Making self-regulated learning skills a focus of K-12 education would help all students.
Imagine there were a set of skills that predicted academic achievement in K-12 education, across subjects. And what if there were effective interventions available to help students learn those skills? Wouldn’t we want to make those skills an important learning outcome in K-12 education? I certainly would, which is why I wrote a whole book about them!
Self-regulated learning involves the active and thoughtful pursuit of academic goals via planning, monitoring, and adjusting one’s cognition, motivation, behavior, and affect. These knowledge, skills, and dispositions are important predictors of successful learning and performance in modern schooling, work, and life in general. Often, when students struggle in school, it’s because they haven’t yet been taught how to self-regulate their learning effectively.

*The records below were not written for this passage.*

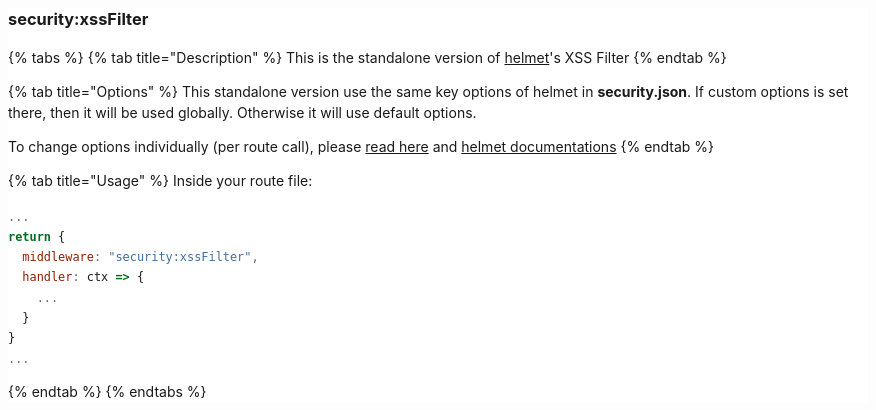 ### security:xssFilter

{% tabs %}
{% tab title="Description" %}
This is the standalone version of [helmet](middleware.md#security-helmet)'s XSS Filter
{% endtab %}

{% tab title="Options" %}
This standalone version use the same key options of helmet in **security.json**. If custom options is set there, then it will be used globally. Otherwise it will use default options. 

To change options individually \(per route call\), please [read here](https://docs.rappopo.com/cuk/package/common/http) and [helmet documentations](https://helmetjs.github.io/docs/)
{% endtab %}

{% tab title="Usage" %}
Inside your route file:

```javascript
...
return {  
  middleware: "security:xssFilter",  
  handler: ctx => {    
    ...  
  }
}
...
```
{% endtab %}
{% endtabs %}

That’s why we need teachers and school psychologists who know how to identify students who struggle to self-regulate their learning, diagnose what parts they could use help with, and then teach them the skills they need to be successful. Thankfully, Cleary and Russo have updated the successful Self-Regulation Empowerment Program, providing school psychologists (and interested teachers) with the tools they need to help students learn to self-regulate successfully.
I really hope more school psychology programs incorporate this Program. And, frankly, it would be great to see educator preparation programs do the same. Self-regulation is a big part of How People Learn, and the more we incorporate it into education, the better our students will do. (And it works in higher education, also!)